MLB’s league-wide deals and the popularity of the Yankees explain why the team is on so often on different platforms. While the Yankees, with YES, and the Dodgers, with Spectrum SportsNet LA, have lucrative regional cable deals, smaller market networks are in disarray. MLB hopes to have a full local streaming service with all its teams by the end of the decade that would put an end to blackouts.
The NBA had a similar regional issue, but in its new 11-year, $76 billion TV deals, it took games from local networks and gave them to three national platforms, remaining with ABC/ESPN while adding NBC/Peacock and Amazon Prime Video. To see all the New York Knicks’ games, fans need four subscriptions.
One ongoing frustration remains switching in and out of apps. Prime Video and YouTube have been leaders in modernizing the clicker. It is very easy to have four games on at once on their services and to expand one near-instantly to take up the full screen.
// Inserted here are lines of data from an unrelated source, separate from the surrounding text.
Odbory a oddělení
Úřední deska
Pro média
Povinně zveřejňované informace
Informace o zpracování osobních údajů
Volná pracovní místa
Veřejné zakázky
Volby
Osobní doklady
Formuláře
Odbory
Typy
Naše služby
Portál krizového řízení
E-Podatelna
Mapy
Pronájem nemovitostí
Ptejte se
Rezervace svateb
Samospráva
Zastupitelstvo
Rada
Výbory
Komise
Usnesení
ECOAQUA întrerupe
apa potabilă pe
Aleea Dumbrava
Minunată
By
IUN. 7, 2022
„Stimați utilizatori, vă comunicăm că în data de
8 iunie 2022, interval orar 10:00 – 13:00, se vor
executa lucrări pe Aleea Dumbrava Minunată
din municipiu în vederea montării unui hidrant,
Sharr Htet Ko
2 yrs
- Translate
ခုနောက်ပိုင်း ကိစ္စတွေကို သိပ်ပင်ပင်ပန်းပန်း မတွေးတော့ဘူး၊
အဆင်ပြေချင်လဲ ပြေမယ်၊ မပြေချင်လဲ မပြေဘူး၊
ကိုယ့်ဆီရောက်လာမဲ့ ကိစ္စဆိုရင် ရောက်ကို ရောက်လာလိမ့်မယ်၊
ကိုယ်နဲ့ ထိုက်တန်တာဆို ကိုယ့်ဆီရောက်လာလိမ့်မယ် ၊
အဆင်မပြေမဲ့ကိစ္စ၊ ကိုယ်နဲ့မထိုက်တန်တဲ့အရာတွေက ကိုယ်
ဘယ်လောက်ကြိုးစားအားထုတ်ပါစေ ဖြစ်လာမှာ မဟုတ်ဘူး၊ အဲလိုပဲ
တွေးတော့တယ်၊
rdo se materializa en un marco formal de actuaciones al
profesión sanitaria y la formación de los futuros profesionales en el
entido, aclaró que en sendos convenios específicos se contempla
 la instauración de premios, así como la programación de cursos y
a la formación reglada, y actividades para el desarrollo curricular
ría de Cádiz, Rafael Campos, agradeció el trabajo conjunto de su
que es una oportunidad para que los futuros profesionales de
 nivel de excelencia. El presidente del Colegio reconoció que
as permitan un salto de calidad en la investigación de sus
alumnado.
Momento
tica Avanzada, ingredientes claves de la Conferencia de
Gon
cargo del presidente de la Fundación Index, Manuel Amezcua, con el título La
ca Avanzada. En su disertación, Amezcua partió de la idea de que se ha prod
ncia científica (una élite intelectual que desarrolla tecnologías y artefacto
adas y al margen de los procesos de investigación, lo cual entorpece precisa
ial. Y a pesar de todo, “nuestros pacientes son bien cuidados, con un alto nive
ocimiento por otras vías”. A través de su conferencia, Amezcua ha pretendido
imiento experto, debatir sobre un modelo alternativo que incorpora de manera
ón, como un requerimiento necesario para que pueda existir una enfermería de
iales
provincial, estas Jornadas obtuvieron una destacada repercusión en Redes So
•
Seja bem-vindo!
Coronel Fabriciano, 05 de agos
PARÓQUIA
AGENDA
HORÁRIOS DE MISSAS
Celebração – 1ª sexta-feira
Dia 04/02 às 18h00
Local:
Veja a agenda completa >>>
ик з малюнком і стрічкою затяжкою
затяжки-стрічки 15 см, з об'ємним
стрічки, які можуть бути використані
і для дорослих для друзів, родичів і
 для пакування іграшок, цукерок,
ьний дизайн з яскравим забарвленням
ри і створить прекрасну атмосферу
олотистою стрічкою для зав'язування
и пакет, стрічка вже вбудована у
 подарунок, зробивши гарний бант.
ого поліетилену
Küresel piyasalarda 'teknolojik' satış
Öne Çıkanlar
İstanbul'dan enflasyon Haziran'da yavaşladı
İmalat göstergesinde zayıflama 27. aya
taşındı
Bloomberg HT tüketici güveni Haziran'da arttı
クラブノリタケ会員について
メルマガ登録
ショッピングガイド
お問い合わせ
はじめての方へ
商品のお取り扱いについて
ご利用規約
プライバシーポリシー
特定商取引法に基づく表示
Their limitations are that you don’t have all the games in one place.
This technical maze is among the challenges that platforms like YouTube, Amazon Prime Channels, Roku and Spectrum are trying to solve.
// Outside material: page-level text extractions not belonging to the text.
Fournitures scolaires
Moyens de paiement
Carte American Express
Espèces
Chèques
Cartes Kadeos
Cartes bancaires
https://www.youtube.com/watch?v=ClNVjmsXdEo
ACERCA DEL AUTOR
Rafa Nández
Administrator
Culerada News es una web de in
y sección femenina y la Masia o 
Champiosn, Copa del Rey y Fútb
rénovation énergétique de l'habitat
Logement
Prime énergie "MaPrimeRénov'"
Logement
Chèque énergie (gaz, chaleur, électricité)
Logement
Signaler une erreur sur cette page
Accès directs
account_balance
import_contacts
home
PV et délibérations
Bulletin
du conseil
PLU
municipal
YouTubeTV – which is the sister, cable-like partner to the free YouTube – has the most momentum in the industry. Despite launching in 2017, it has more than 10 million subscribers. That puts it on a trajectory to soon potentially surpass Spectrum and Comcast, which are in the 12 million subscriber range, as the most dominant cable-like bundle. When it combines with the creator-based, mostly free service of YouTube, it has a vastly bigger audience than any other platform.
The company says viewers consumed 40 billion hours of sports on its service in 2025. While it may never include the inventory of Netflix, Apple TV or Prime Video, YouTube is attempting to become the one-stop shop for the average fan with its $65 per month sports-only bundle.
“It doesn’t necessarily mean we will be the party that is licensing all of the rights,” said Oestlien, the VP of subscription products. “Our league partners are very cognizant of how fragmented the market has become. How hard it is to actually figure out where a game is going to be on any particular day.”
“Apple TV+” rebranded to “Apple TV,” but its “Friday Night Baseball” continues in 2026. (Luke Hales / Getty Images)
Oestlien and his team spend a lot of time trying to make it easier to find the content. Later this year, YouTube TV will integrate ESPN Unlimited into its basic subscription offering, giving fans that many more games to watch in a single interface.
Since beginning a little more than a decade ago, Amazon Prime Video has the most robust channel store, where you can live in its app and have access to navigate an array (if not all) of the streaming apps.
“We identified that fragmentation and discovery and payment management and these types of things were potential issues and headwinds for customers,” Neiman said. “They wanted one place where they could go to consume most of their content. That was the thesis back then. If we fast-forward to now, everything has borne out tenfold.”
Amazon has created a bundle-like system that a customer can build on their own within Prime Video. While it has services like Fox, Peacock, Paramount Plus and NBA League Pass, it doesn’t have ESPN Unlimited or Netflix.
Prime Video has probably solved the “re-bundle” problem better so far than anyone digitally, but still not fully. Disney, for one, does not want Amazon to own the relationship with its customers. (Amazon does not release numbers for how many subscriptions it has sold in its service.)
Meanwhile, cable companies like Spectrum have found a way to entice consumers by adding to their traditional bundle with ESPN Unlimited, Fox One, HBO Max, Paramount+ and more, creating a slight uptick in Spectrum’s subscriber numbers and bucking what had been a steep trend downward.
It was never perfect, but it has gotten more confusing and expensive for fans. Maybe one day we can go back to the future, with one fee for all the games. They could call the system… basic cable.